Solutions concentrate at points where scalar curvature is maximal.

Concentration occurs as the parameter epsilon approaches zero.

Solutions are positive and of least energy.

Abstract

In this article, we study the following Hamiltonian system: \begin{equation*} \begin{cases} \begin{aligned} &-\varepsilon^{2}\Delta_{g} u +u = |v|^{q-1}v, &-\varepsilon^{2}\Delta_{g} v +v = |u|^{p-1}u && \text{ in } \mathcal{M}, & \quad u,v >0 && \text{ in } \mathcal{M}, \end{aligned} \end{cases} \end{equation*} where $\mathcal{M}$ is a smooth, compact and connected Riemannian manifold of dimension $N\geq 3$ without boundary. The exponents $p,q>1$ are assumed to lie below the critical hyperbola, ensuring subcritical growth conditions.
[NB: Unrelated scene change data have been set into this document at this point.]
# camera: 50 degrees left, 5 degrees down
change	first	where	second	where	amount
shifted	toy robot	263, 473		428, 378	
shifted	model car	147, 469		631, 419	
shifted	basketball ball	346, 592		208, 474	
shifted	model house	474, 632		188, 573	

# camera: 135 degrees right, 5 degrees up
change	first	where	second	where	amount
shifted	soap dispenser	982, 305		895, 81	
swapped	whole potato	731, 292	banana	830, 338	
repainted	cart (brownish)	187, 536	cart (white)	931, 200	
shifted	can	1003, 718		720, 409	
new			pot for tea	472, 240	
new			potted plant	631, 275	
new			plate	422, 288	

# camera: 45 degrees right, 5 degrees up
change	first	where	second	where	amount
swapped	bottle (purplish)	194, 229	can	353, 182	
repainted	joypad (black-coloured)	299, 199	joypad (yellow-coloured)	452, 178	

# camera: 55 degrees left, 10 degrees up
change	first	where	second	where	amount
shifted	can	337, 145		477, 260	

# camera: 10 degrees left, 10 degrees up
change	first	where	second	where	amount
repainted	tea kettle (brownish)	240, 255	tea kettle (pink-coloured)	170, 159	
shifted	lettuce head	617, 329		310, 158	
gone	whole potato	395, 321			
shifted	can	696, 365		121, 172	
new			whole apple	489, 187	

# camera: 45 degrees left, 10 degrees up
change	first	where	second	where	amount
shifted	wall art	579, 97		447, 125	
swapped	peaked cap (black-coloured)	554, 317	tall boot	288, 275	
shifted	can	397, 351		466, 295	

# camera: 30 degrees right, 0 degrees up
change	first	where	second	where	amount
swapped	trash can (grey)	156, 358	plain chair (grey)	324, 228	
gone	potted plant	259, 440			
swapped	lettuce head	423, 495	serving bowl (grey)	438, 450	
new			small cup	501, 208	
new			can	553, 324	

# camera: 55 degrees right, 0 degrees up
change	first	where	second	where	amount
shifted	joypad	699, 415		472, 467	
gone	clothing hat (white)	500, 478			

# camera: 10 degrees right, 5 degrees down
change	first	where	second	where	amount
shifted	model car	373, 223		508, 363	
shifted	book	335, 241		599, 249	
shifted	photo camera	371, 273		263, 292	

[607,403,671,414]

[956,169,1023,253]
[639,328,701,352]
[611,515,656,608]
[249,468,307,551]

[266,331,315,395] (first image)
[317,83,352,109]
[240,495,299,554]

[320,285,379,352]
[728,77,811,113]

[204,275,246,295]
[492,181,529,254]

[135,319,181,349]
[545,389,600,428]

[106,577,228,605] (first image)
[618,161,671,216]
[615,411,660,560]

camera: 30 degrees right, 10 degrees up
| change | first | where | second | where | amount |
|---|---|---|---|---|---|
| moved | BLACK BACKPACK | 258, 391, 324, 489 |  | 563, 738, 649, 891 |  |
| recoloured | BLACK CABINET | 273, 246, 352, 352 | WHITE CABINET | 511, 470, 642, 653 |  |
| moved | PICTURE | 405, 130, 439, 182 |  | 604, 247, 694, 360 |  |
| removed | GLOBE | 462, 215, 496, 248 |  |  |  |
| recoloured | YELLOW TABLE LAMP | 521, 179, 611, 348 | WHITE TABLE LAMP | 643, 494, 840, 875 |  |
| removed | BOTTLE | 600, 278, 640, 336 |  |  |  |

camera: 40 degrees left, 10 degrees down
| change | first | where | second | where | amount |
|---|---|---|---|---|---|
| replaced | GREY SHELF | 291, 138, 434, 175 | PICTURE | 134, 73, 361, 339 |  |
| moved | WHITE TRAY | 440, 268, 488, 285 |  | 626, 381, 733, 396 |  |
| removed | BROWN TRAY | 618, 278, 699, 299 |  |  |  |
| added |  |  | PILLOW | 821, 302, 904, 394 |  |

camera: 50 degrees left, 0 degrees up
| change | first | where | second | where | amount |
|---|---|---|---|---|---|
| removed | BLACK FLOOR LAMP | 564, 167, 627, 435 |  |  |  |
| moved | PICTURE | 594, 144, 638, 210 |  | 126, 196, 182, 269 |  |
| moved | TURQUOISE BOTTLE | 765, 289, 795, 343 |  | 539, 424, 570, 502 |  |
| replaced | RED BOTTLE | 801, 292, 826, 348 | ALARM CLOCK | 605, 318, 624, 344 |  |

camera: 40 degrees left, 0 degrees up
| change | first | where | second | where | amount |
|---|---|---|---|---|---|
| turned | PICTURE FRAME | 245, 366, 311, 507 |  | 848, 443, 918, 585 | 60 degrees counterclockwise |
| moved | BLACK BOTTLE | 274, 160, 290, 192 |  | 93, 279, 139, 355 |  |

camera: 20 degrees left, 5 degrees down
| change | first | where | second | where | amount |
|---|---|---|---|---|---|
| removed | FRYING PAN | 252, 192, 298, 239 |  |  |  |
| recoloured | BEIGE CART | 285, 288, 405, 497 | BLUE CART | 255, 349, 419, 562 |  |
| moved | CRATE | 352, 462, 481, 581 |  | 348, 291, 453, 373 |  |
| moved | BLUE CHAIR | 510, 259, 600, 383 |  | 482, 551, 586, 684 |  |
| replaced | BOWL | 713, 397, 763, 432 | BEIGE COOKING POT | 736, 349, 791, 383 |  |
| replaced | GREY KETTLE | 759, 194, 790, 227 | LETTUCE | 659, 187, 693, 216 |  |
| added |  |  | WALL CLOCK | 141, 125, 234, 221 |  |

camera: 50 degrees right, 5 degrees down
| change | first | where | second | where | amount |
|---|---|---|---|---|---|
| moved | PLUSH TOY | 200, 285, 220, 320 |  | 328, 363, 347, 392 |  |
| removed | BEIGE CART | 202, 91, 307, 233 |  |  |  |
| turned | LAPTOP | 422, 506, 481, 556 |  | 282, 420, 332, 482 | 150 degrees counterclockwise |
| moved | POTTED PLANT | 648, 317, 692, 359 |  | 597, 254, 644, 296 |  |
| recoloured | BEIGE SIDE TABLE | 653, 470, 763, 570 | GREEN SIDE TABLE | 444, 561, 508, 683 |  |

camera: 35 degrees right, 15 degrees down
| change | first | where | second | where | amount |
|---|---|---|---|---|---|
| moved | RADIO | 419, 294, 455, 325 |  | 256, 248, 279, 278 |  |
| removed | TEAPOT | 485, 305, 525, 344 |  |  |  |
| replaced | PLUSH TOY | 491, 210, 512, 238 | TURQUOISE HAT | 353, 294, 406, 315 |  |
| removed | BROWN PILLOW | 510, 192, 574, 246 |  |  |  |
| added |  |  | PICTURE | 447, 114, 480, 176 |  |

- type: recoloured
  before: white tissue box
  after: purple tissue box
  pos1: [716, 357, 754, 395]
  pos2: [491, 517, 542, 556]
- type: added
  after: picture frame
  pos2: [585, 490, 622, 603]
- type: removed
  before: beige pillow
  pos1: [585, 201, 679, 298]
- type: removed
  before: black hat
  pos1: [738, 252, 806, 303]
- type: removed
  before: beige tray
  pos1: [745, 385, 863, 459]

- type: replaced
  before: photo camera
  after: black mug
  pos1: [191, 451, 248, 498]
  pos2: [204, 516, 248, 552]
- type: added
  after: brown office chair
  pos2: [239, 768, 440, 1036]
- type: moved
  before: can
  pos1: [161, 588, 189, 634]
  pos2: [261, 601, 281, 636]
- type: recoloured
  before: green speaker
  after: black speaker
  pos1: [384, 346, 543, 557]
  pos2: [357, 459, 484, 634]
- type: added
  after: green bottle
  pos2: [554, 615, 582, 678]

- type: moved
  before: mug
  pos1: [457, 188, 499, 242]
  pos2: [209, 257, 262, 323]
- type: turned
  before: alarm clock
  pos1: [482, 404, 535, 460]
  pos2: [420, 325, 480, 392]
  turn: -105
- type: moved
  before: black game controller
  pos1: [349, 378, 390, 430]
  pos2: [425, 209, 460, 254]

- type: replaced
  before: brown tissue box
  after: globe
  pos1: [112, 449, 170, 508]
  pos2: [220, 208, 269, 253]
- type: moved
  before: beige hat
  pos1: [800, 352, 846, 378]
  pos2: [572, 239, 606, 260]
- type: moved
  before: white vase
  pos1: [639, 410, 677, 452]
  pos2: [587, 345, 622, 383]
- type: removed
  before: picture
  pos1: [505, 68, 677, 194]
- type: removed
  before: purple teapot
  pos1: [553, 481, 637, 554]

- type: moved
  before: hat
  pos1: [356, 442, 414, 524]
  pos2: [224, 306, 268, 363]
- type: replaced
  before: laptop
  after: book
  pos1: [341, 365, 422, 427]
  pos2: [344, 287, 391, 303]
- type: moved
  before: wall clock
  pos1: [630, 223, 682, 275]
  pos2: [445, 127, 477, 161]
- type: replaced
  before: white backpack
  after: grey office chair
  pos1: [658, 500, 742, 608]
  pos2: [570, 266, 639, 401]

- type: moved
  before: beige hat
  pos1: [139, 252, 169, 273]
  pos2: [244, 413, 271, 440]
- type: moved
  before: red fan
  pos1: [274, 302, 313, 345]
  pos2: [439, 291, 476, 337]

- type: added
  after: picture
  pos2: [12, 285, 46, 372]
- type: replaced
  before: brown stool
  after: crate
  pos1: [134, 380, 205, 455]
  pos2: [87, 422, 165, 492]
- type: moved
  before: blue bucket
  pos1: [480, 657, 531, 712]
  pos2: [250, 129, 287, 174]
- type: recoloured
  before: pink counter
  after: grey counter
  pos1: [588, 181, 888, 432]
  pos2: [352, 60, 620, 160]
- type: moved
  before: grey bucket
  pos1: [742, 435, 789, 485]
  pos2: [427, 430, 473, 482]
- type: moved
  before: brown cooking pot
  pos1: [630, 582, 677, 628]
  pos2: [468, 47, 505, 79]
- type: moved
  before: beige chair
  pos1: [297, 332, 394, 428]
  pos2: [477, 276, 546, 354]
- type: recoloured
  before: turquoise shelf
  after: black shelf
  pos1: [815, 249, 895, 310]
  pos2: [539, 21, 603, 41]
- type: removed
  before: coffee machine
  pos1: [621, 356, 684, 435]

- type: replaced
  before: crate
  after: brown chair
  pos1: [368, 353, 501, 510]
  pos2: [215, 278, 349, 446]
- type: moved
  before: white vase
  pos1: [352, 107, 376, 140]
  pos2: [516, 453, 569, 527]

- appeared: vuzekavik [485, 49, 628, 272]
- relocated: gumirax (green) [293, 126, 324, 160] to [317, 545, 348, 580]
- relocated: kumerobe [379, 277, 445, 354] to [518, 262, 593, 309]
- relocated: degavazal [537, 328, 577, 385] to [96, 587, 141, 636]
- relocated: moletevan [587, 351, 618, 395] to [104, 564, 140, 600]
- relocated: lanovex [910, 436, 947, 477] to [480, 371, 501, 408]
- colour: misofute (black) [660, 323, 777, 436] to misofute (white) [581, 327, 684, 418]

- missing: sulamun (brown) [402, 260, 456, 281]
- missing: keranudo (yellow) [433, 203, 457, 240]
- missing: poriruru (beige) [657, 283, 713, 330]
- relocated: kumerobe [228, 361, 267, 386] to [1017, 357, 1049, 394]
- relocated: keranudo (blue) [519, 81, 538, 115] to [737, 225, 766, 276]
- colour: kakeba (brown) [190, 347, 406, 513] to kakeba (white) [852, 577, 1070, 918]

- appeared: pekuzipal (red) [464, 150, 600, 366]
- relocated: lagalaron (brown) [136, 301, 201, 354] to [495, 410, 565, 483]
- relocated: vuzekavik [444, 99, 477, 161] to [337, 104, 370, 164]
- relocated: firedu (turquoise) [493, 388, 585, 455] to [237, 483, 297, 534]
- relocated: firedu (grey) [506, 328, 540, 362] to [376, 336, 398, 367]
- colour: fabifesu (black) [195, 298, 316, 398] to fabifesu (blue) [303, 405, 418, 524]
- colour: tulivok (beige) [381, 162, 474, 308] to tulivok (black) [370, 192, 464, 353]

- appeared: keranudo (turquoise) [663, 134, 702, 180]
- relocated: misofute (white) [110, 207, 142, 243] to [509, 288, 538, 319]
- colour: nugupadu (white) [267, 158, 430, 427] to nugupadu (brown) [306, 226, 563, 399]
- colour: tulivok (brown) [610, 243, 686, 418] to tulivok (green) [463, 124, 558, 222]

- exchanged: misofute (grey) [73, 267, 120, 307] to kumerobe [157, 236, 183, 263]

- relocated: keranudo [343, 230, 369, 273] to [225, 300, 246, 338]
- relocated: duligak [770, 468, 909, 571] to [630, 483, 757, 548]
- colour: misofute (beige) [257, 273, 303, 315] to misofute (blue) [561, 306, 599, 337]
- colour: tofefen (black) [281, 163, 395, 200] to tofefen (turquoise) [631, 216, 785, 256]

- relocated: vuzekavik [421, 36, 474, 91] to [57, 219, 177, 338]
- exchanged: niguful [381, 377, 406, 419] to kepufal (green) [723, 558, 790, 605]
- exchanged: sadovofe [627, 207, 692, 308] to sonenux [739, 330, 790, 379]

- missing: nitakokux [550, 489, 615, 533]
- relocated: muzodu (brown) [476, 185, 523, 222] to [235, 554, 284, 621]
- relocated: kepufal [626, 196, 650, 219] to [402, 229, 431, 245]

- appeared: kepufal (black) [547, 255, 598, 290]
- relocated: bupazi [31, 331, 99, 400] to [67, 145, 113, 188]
We investigate a sequence of least energy critical points of the associated dual functional and analyze their concentration behavior as $\varepsilon \to 0$. Our main result shows that the sequence of solutions exhibits point concentration, with the concentration occurring at a point where the scalar curvature of $\mathcal{M}$ attains its maximum.